What this task involves
Find and copy each line in the material below where the string "always" occurs.

Task input
--------------------

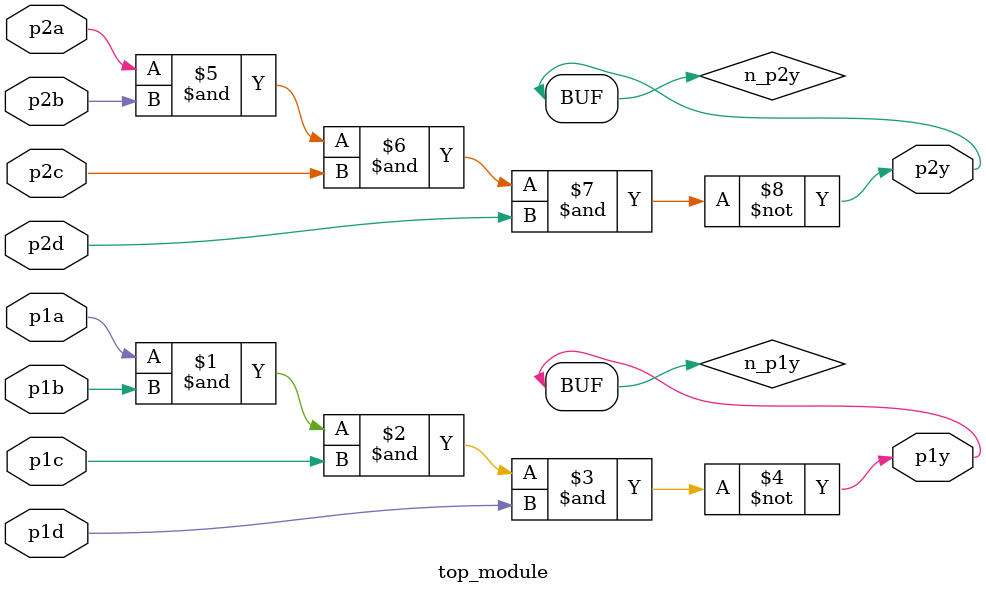
<source format=sv>
module top_module(
	input p1a, 
	input p1b, 
	input p1c, 
	input p1d, 
	output reg p1y, 
	input p2a, 
	input p2b, 
	input p2c, 
	input p2d, 
	output reg p2y
);

// Internal wires
wire n_p1y, n_p2y;

// AND gates
assign n_p1y = ~(p1a & p1b & p1c & p1d);
assign n_p2y = ~(p2a & p2b & p2c & p2d);

// Inverted outputs
always @(p1a or p1b or p1c or p1d)
	p1y <= n_p1y;
	
always @(p2a or p2b or p2c or p2d)
	p2y <= n_p2y;

endmodule

</source>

--------------------

Answer section
always @(p1a or p1b or p1c or p1d)
always @(p2a or p2b or p2c or p2d)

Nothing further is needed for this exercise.